İÇ HABERLER
okuma süresi: 7 dak.

Üstüner: "Sanayi Holding bir okul gibiydi"

Üstüner: "Sanayi Holding bir okul gibiydi"

Kıbrıslı Türkler için üretmekle eş anlamlı olan Sanayi Holding'de bir zamanlar yöneticilik yapmış İsmet Üstüner; Sanayi Holding, Kıbrıslı Türkler için üretmekle eş anlamlıydı.

Yayın Tarihi: 22/09/14 10:41
okuma süresi: 7 dak.
Üstüner: "Sanayi Holding bir okul gibiydi"
A- A A+

Ve bugün bile hala tartışılıyor. Erçin Şahmaran'ın hazırladığı "SÖZ SİZDE" programında bu hafta, Sanayi Holding ve üretim tartışıldı. Cuma akşamları, ADA TV de yayınlanan programın bu haftaki konukları, Sanayi Holding de yöneticilik yapmış Ergün Vudalı, Mehmet Ünal Serdar ve İsmet Üstüner oldu.


ERGÜN VUDALI "YÖNETİCİ VE İŞ GÜCÜ BULMAK ZORDU"

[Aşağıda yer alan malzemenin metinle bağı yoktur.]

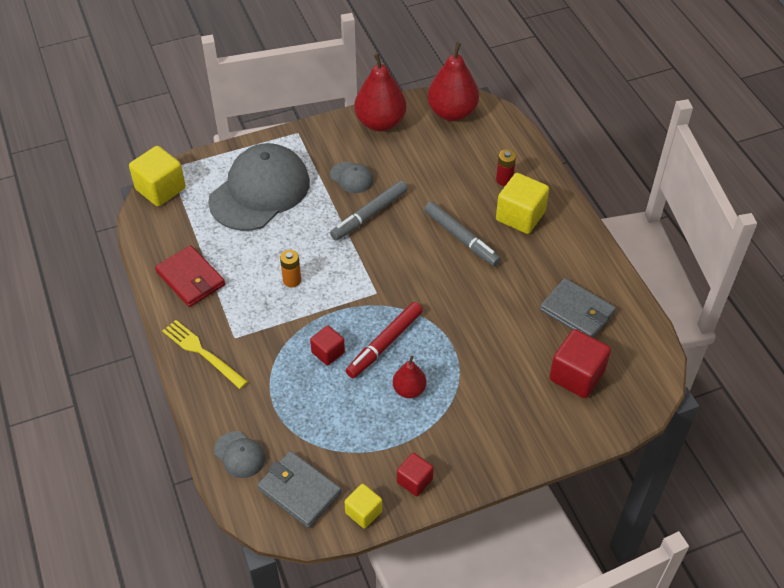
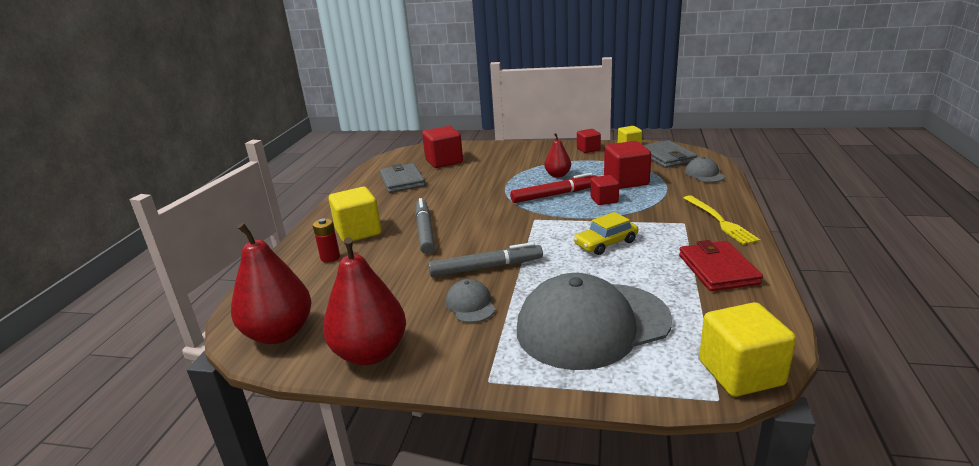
camera: 145 degrees left, 25 degrees down
(292, 280) = (606, 243): orange battery -> yellow car
(323, 403) = (626, 181): none -> red cube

"Sanayi Holding denince, eskilerin çok iyi bildiği, yeni neslin ise bilmediği bir kuruluş gelir akıllara. 1974 barış harekatı sonrasında, kuzeyde kalan bazı tesislerin devlet kontrolüne geçmesiyle, bunların bir organizasyon altında toplanması sağlandı. Bu tesisler önce temizlendi, kullanılır hale getirildi. Mevcut malzemeler tespit edildi. Teknik ve yönetici insan gücü bulunması da ilk yapılan işti. İş gücü önemli bir sıkıntıydı. Kıbrıslı Türklerin üretmesi, büyümesi, yıllarca diğer komşuları tarafından bilinçli olarak engellenmişti. Bu anlamda bir zaafiyet vardı. Farklı alanlarda çalışan işletmeler vardı. Hepsi için yetişmiş eleman bulmak çok zordu. Hatta bu yerleri temizleyecek düz çalışan bile çok zorluklarla bulunuyordu."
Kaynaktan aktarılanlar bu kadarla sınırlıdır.